The overwhelming majority of nuclear power stations active today entered service long before the science of climate change was well-established. Two in five nuclear plants operate on the coast and at least 100 have been built just a few meters above sea level. Nuclear energy is, quite literally, on the frontline of climate change—and not in a good way.
Recent scientific data indicates sea levels globally will rise further and faster than earlier predictions suggested. Even over the next couple of decades, as extreme weather events become more frequent and destructive, strong winds and low atmospheric pressure will drive bigger storm surges that could threaten coastal installations.
Nuclear power plants must draw from large sources of water to cool their reactors, hence why they're often built near the sea. But nuclear plants further inland will face similar problems with flooding in a warming world. Higher water temperatures in lakes, and rivers and reservoirs would make it harder to keep reactors cool and avert meltdowns. Increasingly severe droughts and wildfire only ramp up the threat.
Around 516 million people worldwide live within a 50-mile (80km) radius of at least one operating nuclear power plant, and 20 million live within a ten-mile (16km) radius. These people bear the health and safety risks of any future nuclear accident. Efforts to build plants resistant to climate change will significantly increase the—already considerable—expense involved in building, operating and decommissioning nuclear plants, not to mention maintaining their stockpiles of nuclear waste.

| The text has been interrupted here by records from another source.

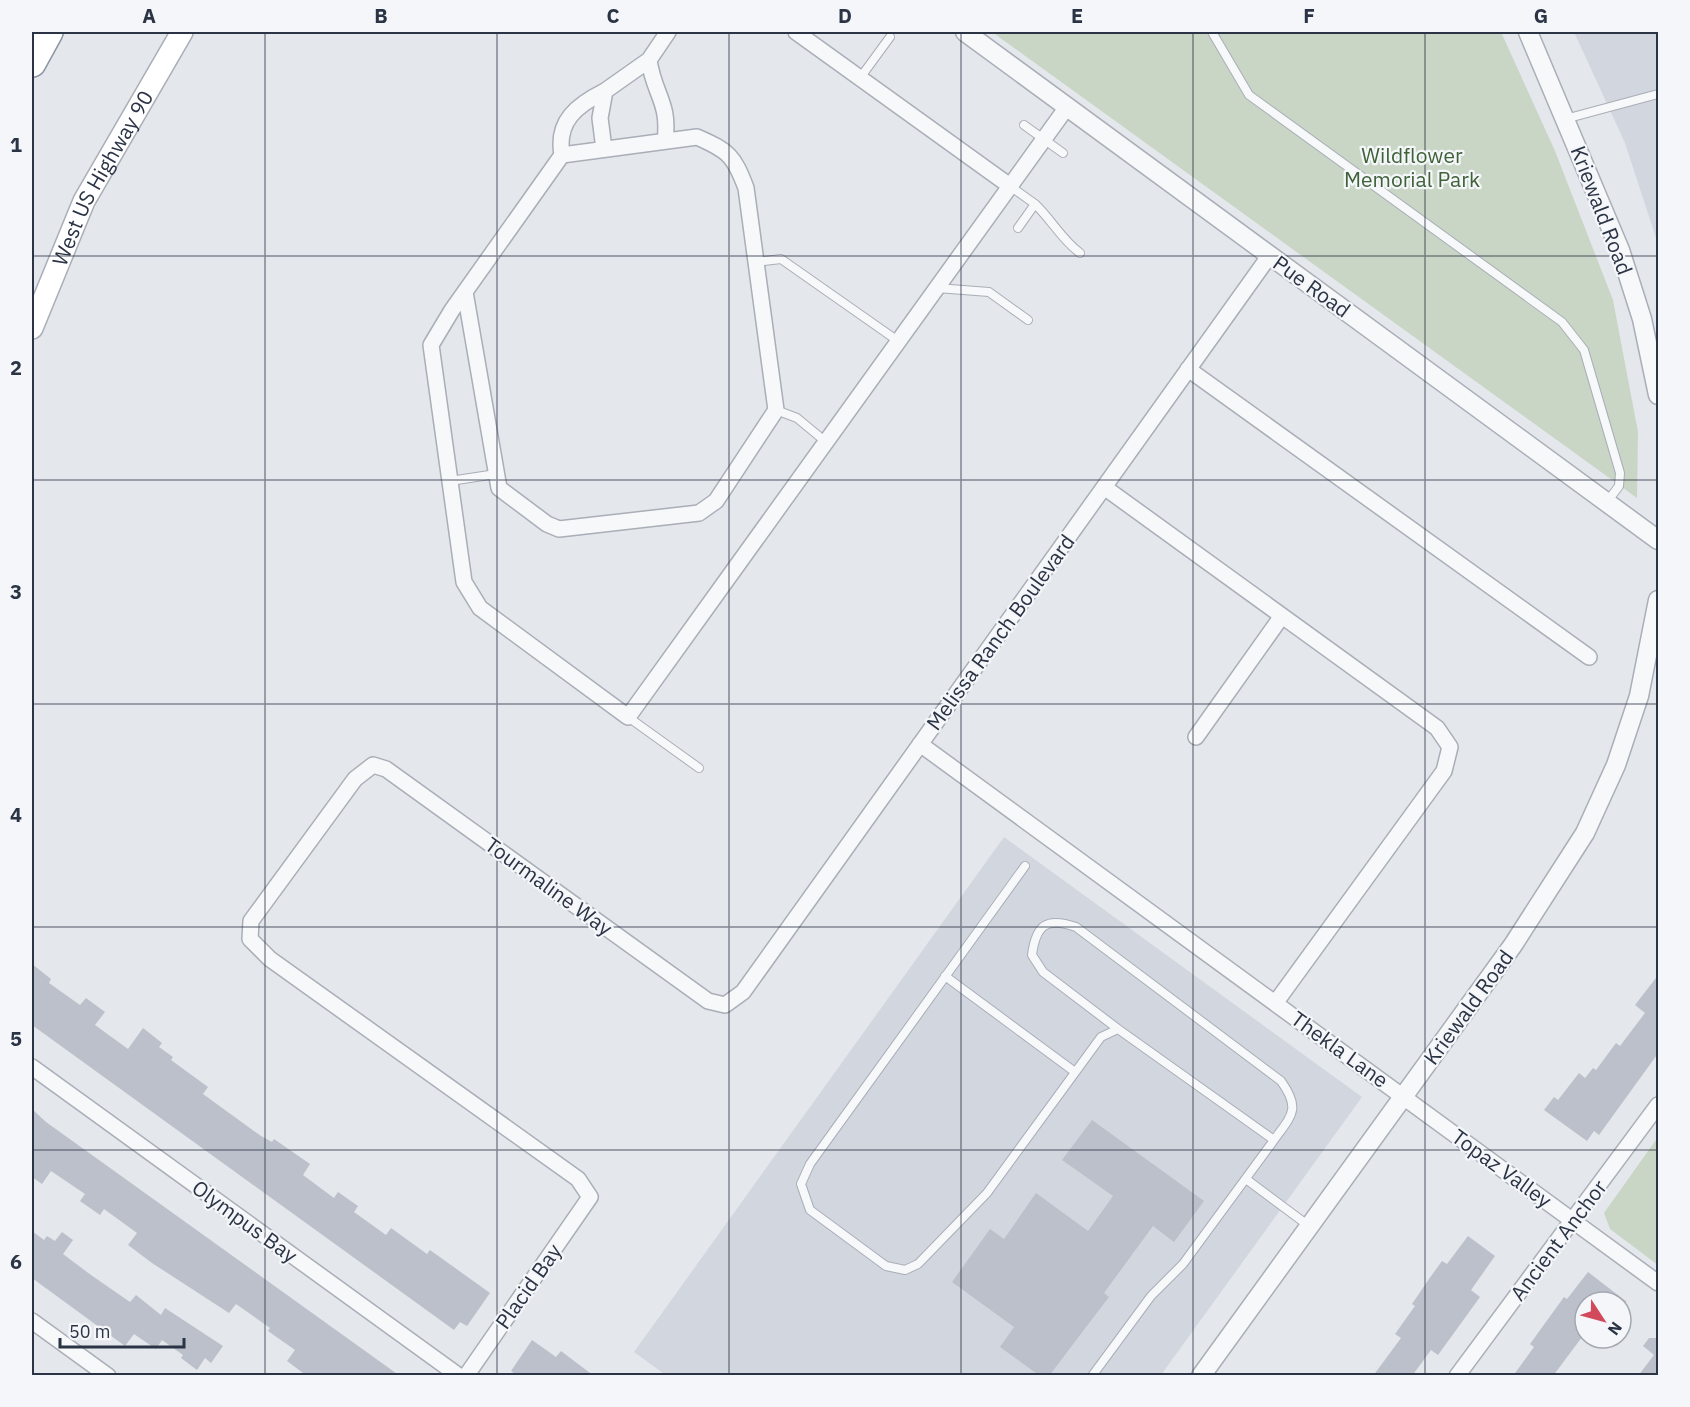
<svg xmlns="http://www.w3.org/2000/svg" width="1690" height="1407" font-family="'IBM Plex Sans',sans-serif">
  <style>
    .built { fill: #d2d6de }
    .green { fill: #c9d6c5 }
    .building { fill: #bbc0ca }
    .lines { fill: none; stroke-linecap: round; stroke-linejoin: round }
    .service-casing { stroke: #a9aeb7; stroke-width: 10 }
    .minor-casing { stroke: #a9aeb7; stroke-width: 18 }
    .tertiary-casing { stroke: #a9aeb7; stroke-width: 21 }
    .secondary-casing { stroke: #a9aeb7; stroke-width: 24 }
    .motorway-casing { stroke: #8b94a3; stroke-width: 30 }
    .service { stroke: #f7f8fa; stroke-width: 8 }
    .minor { stroke: #f7f8fa; stroke-width: 15 }
    .tertiary { stroke: #f7f8fa; stroke-width: 18 }
    .secondary { stroke: #fff; stroke-width: 21 }
    .motorway { stroke: #fff; stroke-width: 27 }
    .grid { fill: none; stroke: #2b3445; stroke-width: 1.5; stroke-opacity: 0.55 }
    .labels { text-anchor: middle; dominant-baseline: central; stroke-width: 4.5; stroke-linejoin: round; paint-order: stroke }
    .park-label { font-size: 21px; fill: #3f6138; stroke: #f4f6f9 }
    .street-label { font-size: 21px; fill: #2b3445; stroke: #f4f6f9 }
    .neatline { fill: none; stroke: #2b3445; stroke-width: 2 }
    .grid-label { font-size: 20px; text-anchor: middle; font-weight: bold; fill: #2b3445 }
  </style>
  <rect width="100%" height="100%" fill="#e4e7ec"/>
  <!-- built -->
  <path class="built" d="M1574,32H1658V244L1625,143Z
    M1004,837L1362,1097L1161,1375L667,1376L634,1352Z"/>
  <!-- green -->
  <path class="green" d="M992,32H1501L1555,151L1613,300L1638,432L1637,498Z
    M1658,1137V1265L1610,1229L1604,1213Z"/>
  <!-- building -->
  <path class="building" d="M32,964L51,979L49,983L80,1005L86,998L105,1012L95,1025L128,1049L143,1028L162,1043L159,1047L173,1057L171,1060L208,1087L203,1094L261,1136L272,1142L274,1139L310,1164L303,1175L334,1198L338,1192L358,1206L354,1212L386,1235L391,1228L427,1254L430,1250L490,1293L467,1326L460,1322L454,1330L32,1025Z
    M1659,974V1052L1599,1135L1594,1131L1587,1141L1544,1110L1554,1097L1558,1100L1579,1073L1585,1078L1593,1068L1596,1070L1616,1043L1620,1046L1645,1013L1635,1005Z
    M32,1109L46,1122L400,1376H307L287,1361L295,1350L268,1331L270,1328L236,1304L229,1313L152,1263L128,1245L137,1233L104,1209L100,1215L80,1201L85,1194L51,1171L42,1184L32,1177Z
    M1092,1120L1204,1201L1174,1242L1153,1226L1104,1293L1109,1297L1099,1310L1049,1376H1040L1000,1347L1014,1327L952,1282L990,1229L1004,1239L1036,1193L1088,1231L1113,1196L1062,1160Z
    M32,1231L44,1240L47,1236L55,1241L62,1232L73,1240L63,1254L91,1275L130,1302L136,1295L161,1315L165,1308L223,1346L211,1363L205,1358L197,1370L181,1358L183,1355L162,1340L156,1349L134,1334L125,1346L32,1278Z
    M1468,1236L1495,1256L1471,1290L1480,1297L1438,1355L1431,1350L1412,1376H1373L1401,1338L1395,1334L1415,1306L1412,1304L1429,1279L1442,1261L1447,1264Z
    M1588,1272L1627,1302H1585V1333L1553,1376H1513L1534,1347L1530,1344L1564,1297L1567,1299Z
    M1649,1338H1659V1376H1638L1654,1355L1643,1346Z
    M532,1340L556,1357L561,1351L594,1376H518L511,1371Z"/>
  <g class="lines">
    <!-- service casing -->
    <g class="service-casing">
      <path id="service" d="M1212,32L1249,95L1562,322L1584,350L1620,473L1619,486L1607,502
        M860,78L890,37
        M1565,119L1658,94
        M1024,125L1063,153
        M1010,186L1035,204L1018,228
        M1035,204C1051,219 1062,240 1080,253
        M756,262L781,259L898,341
        M937,288L989,292L1028,320
        M776,410L797,418L826,442
        M450,481L496,474
        M628,717L699,768
        M1025,866L810,1164L801,1184L810,1210L886,1266L905,1270L918,1264L987,1193L1101,1037L1118,1029L1274,1140L1183,1264L1151,1296L1092,1376
        M945,976L1075,1072
        M1118,1029L1043,972L1032,955C1036,924 1047,917 1076,927L1281,1081C1301,1109 1292,1115 1274,1140
        M1246,1179L1309,1226"/>
    </g>
    <!-- minor casing -->
    <g class="minor-casing">
      <path id="minor" d="M796,32L1010,186
        M665,141C670,102 654,95 649,60L668,32
        M604,149L600,118L605,91L649,60
        M562,155C556,121 577,105 605,91
        M465,292L499,488L547,524L559,529L699,513L716,501L776,410L746,188C734,156 729,151 697,137L562,155L452,310L431,345L464,582L480,608L628,717L1067,107
        M1188,369L1589,657
        M1104,487L1437,728L1450,747L1444,771L1276,1002
        M1196,737L1282,616
        M920,744L1658,1283
        M32,1067L459,1376
        M32,1321L108,1376
        M466,1376L590,1197L578,1179L270,959L250,939L251,921L355,779L373,765L386,769L708,1001L725,1005L743,992L1270,255
        M1457,1376L1658,1105"/>
    </g>
    <!-- tertiary casing -->
    <g class="tertiary-casing">
      <path id="tertiary" d="M965,32L1658,540
        M1528,32L1620,250L1642,319L1658,395
        M1201,1376L1513,945L1585,833L1616,765L1639,696L1658,600"/>
    </g>
    <!-- secondary casing -->
    <g class="secondary-casing">
      <g id="secondary">
        <path id="s1" d="M32,328L84,201L182,32"/>
      </g>
    </g>
    <!-- motorway casing -->
    <g class="motorway-casing">
      <path id="motorway" d="M32,63L49,32"/>
    </g>
    <!-- service -->
    <use href="#service" class="service"/>
    <!-- minor -->
    <use href="#minor" class="minor"/>
    <!-- tertiary -->
    <use href="#tertiary" class="tertiary"/>
    <!-- secondary -->
    <use href="#secondary" class="secondary"/>
    <!-- motorway -->
    <use href="#motorway" class="motorway"/>
  </g>
  <!-- grid -->
  <path class="grid" d="M265,32V1376M497,32V1376M729,32V1376M961,32V1376M1193,32V1376M1425,32V1376M32,256H1658M32,480H1658M32,704H1658M32,927H1658M32,1150H1658"/>
  <g class="labels">
    <!-- park labels -->
    <g class="park-label">
      <text x="1412" y="155">Wildflower<tspan x="1412" dy="24">Memorial Park</tspan></text>
    </g>
    <!-- street labels -->
    <g class="street-label">
      <text stroke="none"><textPath href="#s1" startOffset="166">West US Highway 90</textPath></text>
      <text transform="translate(1602 210) rotate(69)">Kriewald Road</text>
      <text transform="translate(1312 286) rotate(36)">Pue Road</text>
      <text transform="translate(1000 632) rotate(-54)">Melissa Ranch Boulevard</text>
      <text transform="translate(549 886) rotate(36)">Tourmaline Way</text>
      <text transform="translate(1468 1007) rotate(-54)">Kriewald Road</text>
      <text transform="translate(1340 1049) rotate(36)">Thekla Lane</text>
      <text transform="translate(1502 1168) rotate(36)">Topaz Valley</text>
      <text transform="translate(245 1221) rotate(36)">Olympus Bay</text>
      <text transform="translate(1558 1240) rotate(-53)">Ancient Anchor</text>
      <text transform="translate(528 1286) rotate(-55)">Placid Bay</text>
    </g>
  </g>
  <!-- border -->
  <rect width="1690" height="1407" fill="none" stroke="#f4f6f9" stroke-width="66"/>
  <!-- north arrow -->
  <g transform="translate(1603 1320) rotate(126)"><circle r="28" fill="#f4f6f9" stroke="#a4a8b1" stroke-width="1.5"/>
  <path d="M0-4.5L10 22L0 15L-10 22Z" fill="#d1495b"/>
  <text y="-9" font-size="16" font-weight="bold" text-anchor="middle" fill="#2b3445">N</text>
  </g>
  <!-- scale -->
  <path d="M60 1338v9h124v-9" fill="none" stroke="#2b3445" stroke-width="3"/>
  <text x="69" y="1338" font-size="18" fill="#2b3445" stroke="#f4f6f9" stroke-width="4.5" paint-order="stroke">50 m</text>
  <rect x="33" y="33" width="1624" height="1341" class="neatline"/>
  <g class="grid-label">
    <text x="149" y="23">A</text>
    <text x="381" y="23">B</text>
    <text x="613" y="23">C</text>
    <text x="845" y="23">D</text>
    <text x="1077" y="23">E</text>
    <text x="1309" y="23">F</text>
    <text x="1541" y="23">G</text>
    <text x="16" y="152">1</text>
    <text x="16" y="375">2</text>
    <text x="16" y="599">3</text>
    <text x="16" y="822">4</text>
    <text x="16" y="1046">5</text>
    <text x="16" y="1269">6</text>
  </g>
</svg>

Nuclear power is often credited with offering energy security in an increasingly turbulent world, but climate change will rewrite these old certainties. Extreme floods, droughts and storms which were once rare are becoming far more common, making industry protection measures, drafted in an earlier age, increasingly obsolete. Climate risks to nuclear power plants won't be linear or predictable. As rising seas, storm surges and heavy rainfall erodes coastal and inland flood defenses, natural and built barriers will reach their limits.
The US Nuclear Regulatory Commission concludes the vast majority of its nuclear sites were never designed to withstand the future climate impacts they face, and many have already experienced some flooding. A recent US Army War College report also states that nuclear power facilities are at high risk of temporary or permanent closure due to climate threats—with 60% of US nuclear capacity at risk from future sea-level rise, severe storms, and cooling water shortages.
Before even thinking about building any more nuclear power stations, the industry must consider how models of future weather extremes and climate impacts are likely to affect them. Not only should they account for changing weather patterns over seasons, years and decades, but try to assume the worst in terms of the potential for sudden extreme events. Before any project is greenlit, the costings of all these necessary precautions must feed into the final forecast.
Nuclear power may become a significant casualty of intensifying climate impacts. As things stand, nuclear infrastructure is largely unprepared. Some reactors could soon become unfit for purpose. This should prompt a substantive reassessment of nuclear's role in helping the world reach net zero emissions.